Abstract :
Kehadiran seorang anak di dalam rumah tangga sangatlah dinanti-nantikan
dan diharapkan bagi semua keluarga, namun tidak semua keluarga bisa merasakan
mempunyai anak sehingga bagi keluarga tersebut harus mengadopsi anak. Dalam adat
Jawa pengangkatan anak tersebut dilakukan dengan tujuan sebagai pancingan bagi
keluarga yang belum dikaruniai anak, karena masyarakat adat Jawa meyakini bahwa
dengan mengangkat anak sebagai pancingan maka keluarga tersebut nantinya akan
dikaruniai anak. Tetapi dari pengangkatan anak tersebut mengakibatkan timbul
hubungan darah dan kewarisan, sedangkan di dalam hukum Islam tidaklah demikian.

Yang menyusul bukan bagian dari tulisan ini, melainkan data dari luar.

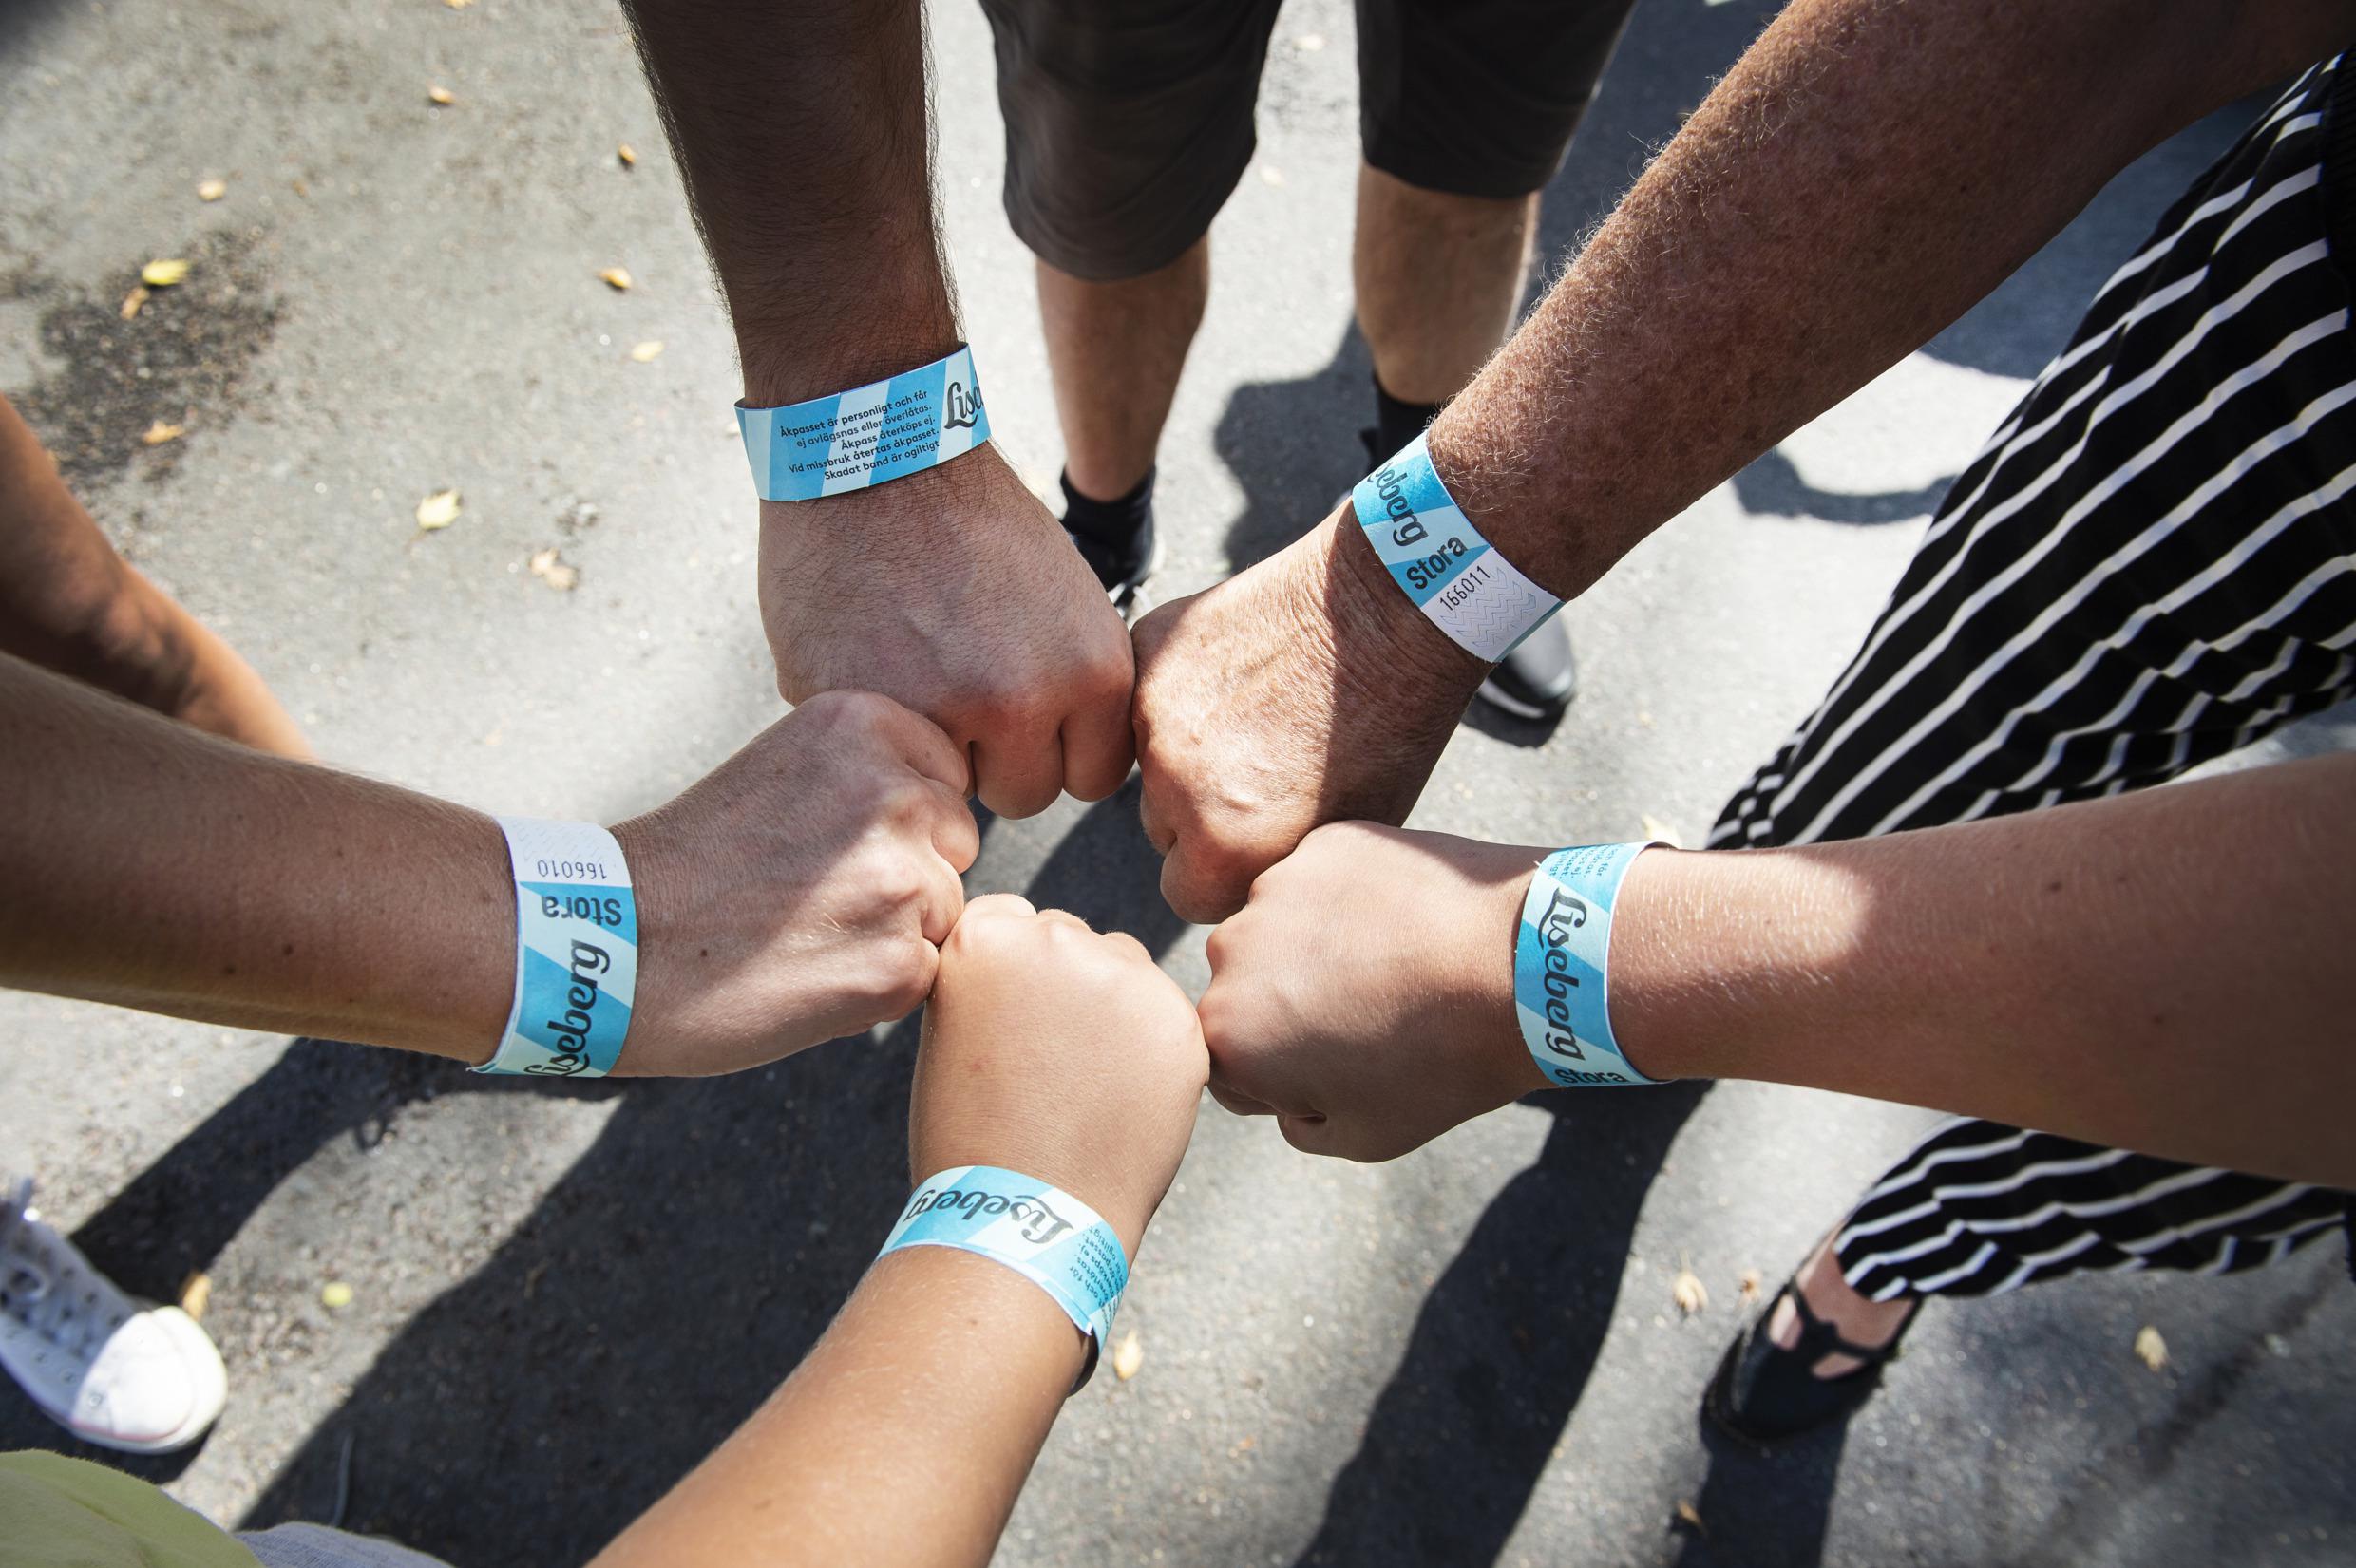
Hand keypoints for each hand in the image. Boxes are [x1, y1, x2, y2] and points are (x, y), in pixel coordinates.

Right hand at [611, 691, 978, 1075]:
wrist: (614, 941)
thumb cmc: (695, 858)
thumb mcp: (787, 765)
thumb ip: (873, 772)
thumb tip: (950, 813)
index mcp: (866, 723)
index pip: (944, 782)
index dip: (895, 823)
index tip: (824, 843)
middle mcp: (896, 793)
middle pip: (954, 847)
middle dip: (906, 875)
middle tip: (811, 895)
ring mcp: (903, 881)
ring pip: (942, 914)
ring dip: (891, 933)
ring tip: (802, 935)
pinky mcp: (897, 963)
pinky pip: (923, 976)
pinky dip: (875, 988)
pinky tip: (805, 976)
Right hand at [758, 446, 1134, 818]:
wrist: (879, 460)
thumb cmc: (978, 526)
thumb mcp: (1071, 605)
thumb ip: (1077, 689)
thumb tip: (1074, 761)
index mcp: (1092, 675)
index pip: (1092, 778)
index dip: (1058, 750)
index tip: (1030, 715)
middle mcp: (1022, 703)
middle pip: (1024, 796)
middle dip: (998, 759)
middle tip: (964, 691)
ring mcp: (936, 712)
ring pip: (953, 791)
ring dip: (937, 753)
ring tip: (917, 674)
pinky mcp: (860, 710)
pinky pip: (881, 756)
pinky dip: (875, 724)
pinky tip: (870, 662)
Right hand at [911, 895, 1206, 1255]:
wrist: (1023, 1217)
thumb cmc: (974, 1136)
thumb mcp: (952, 1031)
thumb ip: (998, 979)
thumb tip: (1048, 967)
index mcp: (986, 937)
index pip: (1012, 918)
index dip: (1013, 976)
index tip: (1009, 1025)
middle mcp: (1056, 938)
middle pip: (1073, 939)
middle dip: (1065, 985)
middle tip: (1050, 1064)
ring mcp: (1123, 977)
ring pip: (1125, 967)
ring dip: (1114, 1008)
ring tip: (1086, 1086)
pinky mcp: (1177, 1020)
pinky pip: (1166, 1014)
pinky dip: (1154, 1049)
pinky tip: (1122, 1098)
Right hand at [1130, 509, 1484, 922]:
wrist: (1393, 607)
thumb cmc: (1390, 728)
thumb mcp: (1343, 833)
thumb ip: (1270, 869)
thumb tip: (1225, 882)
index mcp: (1227, 846)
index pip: (1186, 894)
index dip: (1226, 869)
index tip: (1263, 834)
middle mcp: (1176, 784)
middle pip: (1162, 828)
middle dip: (1201, 810)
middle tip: (1264, 767)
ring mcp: (1155, 710)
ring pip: (1148, 762)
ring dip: (1187, 751)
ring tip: (1259, 715)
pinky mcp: (1151, 648)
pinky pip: (1143, 694)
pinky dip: (1180, 690)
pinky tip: (1240, 672)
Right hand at [1198, 821, 1545, 1160]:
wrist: (1519, 967)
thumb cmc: (1444, 1063)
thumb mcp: (1366, 1136)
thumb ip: (1298, 1124)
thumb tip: (1285, 1097)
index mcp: (1228, 1033)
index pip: (1231, 1068)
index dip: (1287, 1080)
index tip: (1345, 1070)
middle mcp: (1230, 952)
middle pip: (1245, 991)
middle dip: (1289, 1007)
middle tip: (1370, 1016)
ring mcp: (1277, 887)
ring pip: (1281, 930)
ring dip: (1318, 948)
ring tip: (1395, 966)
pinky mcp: (1325, 845)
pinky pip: (1322, 882)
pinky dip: (1352, 901)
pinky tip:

Adapun permasalahan dalam skripsi ini adalah, Mengapa anak angkat bisa
mendapatkan harta warisan menurut hukum Adat masyarakat Jawa di Desa
Pudakpayung Kecamatan Banyumanik dan Bagaimana pandangan hukum Islam
terhadap kewarisan anak angkat dalam Adat Jawa Desa Pudakpayung Kecamatan
Pudakpayung.
Kata Kunci : Pembagian, Harta Waris, Anak Angkat.